• The problem:
All that should be output is the block of lines below from the line with "thumb tip: (875, 1056)" to the line with "thumb ip: (881, 1034)", both included, exactly as written.

• Dataset entries:

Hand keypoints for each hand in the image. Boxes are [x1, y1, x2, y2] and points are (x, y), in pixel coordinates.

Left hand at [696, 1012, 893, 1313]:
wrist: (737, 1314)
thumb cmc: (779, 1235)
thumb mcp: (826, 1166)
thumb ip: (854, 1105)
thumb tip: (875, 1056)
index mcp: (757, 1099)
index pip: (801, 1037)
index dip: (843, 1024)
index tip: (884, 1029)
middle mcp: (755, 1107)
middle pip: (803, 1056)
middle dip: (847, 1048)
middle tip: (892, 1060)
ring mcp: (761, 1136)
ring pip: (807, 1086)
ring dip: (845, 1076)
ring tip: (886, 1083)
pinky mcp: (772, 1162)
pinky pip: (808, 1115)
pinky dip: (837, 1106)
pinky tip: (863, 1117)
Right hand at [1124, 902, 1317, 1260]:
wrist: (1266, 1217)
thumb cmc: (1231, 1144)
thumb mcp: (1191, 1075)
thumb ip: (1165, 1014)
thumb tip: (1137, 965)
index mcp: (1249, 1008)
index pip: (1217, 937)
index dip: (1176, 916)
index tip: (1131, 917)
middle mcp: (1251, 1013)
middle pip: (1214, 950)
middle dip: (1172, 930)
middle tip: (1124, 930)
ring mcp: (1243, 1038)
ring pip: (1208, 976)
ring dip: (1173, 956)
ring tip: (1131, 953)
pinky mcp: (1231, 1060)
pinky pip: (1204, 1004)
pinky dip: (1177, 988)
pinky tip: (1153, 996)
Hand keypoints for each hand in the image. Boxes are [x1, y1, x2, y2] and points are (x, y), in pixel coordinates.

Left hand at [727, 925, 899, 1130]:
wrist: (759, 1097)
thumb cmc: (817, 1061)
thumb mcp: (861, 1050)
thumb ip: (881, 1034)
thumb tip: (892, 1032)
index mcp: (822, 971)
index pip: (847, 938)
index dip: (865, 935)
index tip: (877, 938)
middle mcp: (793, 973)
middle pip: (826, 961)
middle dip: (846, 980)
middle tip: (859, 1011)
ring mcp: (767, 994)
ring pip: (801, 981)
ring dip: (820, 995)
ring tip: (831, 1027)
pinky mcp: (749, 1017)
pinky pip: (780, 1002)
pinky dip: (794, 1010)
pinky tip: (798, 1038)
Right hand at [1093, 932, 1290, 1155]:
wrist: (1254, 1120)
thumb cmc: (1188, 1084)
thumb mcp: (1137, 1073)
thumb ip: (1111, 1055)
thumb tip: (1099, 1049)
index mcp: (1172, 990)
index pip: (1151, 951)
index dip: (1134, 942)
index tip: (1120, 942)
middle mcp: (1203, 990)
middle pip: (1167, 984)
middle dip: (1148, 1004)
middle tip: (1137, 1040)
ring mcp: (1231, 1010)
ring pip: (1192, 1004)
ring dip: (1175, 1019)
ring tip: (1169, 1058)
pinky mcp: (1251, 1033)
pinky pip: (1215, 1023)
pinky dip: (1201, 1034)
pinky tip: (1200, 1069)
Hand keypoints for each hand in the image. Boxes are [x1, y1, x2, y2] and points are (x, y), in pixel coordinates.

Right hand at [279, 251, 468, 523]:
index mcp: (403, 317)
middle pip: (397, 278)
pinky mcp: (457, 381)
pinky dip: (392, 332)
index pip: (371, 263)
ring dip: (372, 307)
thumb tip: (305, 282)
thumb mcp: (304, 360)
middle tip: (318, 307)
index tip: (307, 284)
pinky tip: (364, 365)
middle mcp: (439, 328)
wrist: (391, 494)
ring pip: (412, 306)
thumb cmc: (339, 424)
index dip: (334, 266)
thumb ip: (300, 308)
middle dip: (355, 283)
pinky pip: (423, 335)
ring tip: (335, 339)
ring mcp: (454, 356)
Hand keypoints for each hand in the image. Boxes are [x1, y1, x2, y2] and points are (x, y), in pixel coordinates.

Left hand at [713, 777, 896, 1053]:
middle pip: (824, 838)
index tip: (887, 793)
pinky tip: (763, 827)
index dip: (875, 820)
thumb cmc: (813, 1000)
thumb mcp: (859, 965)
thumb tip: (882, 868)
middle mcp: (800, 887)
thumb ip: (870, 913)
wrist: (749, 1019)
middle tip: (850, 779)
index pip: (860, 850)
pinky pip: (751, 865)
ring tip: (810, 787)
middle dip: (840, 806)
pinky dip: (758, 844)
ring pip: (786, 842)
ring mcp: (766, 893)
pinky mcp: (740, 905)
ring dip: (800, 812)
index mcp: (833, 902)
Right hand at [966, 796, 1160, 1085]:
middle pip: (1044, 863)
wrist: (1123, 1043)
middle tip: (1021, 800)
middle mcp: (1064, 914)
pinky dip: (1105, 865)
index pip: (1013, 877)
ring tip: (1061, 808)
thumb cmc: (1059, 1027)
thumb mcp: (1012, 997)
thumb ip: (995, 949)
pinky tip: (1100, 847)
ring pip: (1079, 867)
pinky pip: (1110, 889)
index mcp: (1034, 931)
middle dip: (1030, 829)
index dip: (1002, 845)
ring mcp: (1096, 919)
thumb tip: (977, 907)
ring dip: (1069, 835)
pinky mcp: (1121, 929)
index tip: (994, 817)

• Response:
thumb tip: (875, 1056)
index mcp: (757, 1099)
index pip: (801, 1037)
index dip: (843, 1024)
index tip: (884, 1029)
middle mcp: (755, 1107)
middle pip: (803, 1056)
middle dip: (847, 1048)
middle tip: (892, 1060)
ring mcp: (761, 1136)
ring pip: (807, 1086)
ring dip: (845, 1076)
ring tip: (886, 1083)
pinky mcp: (772, 1162)
pinky pip: (808, 1115)
pinky dip: (837, 1106)
pinky tip: (863, 1117)
Right hand at [1124, 902, 1317, 1260]:
wrist: (1266, 1217)
thumb cmc: (1231, 1144)
thumb mcp: (1191, 1075)
thumb ip: (1165, 1014)
thumb tip: (1137, 965)
index mcp: (1249, 1008)
index pip: (1217, 937)
index dip: (1176, 916)
index tip: (1131, 917)
middle mcp: (1251, 1013)
middle pip: (1214, 950)
middle dip: (1172, 930)
middle tip: (1124, 930)
ring mcp: (1243, 1038)
ring pip: (1208, 976)
ring dip: (1173, 956)
ring tip: (1131, 953)
pinky mcp: (1231, 1060)
pinky pip: (1204, 1004)
pinky dip: (1177, 988)
pinky tip: (1153, 996)
Hand keypoints for each hand in the image. Boxes are [x1, y1, x2, y2] and points are (x, y), in pixel coordinates.

Left hand at [727, 925, 899, 1130]:
wrist: (759, 1097)
thumb cmc: (817, 1061)
thumb mcp: (861, 1050)
thumb ip: (881, 1034)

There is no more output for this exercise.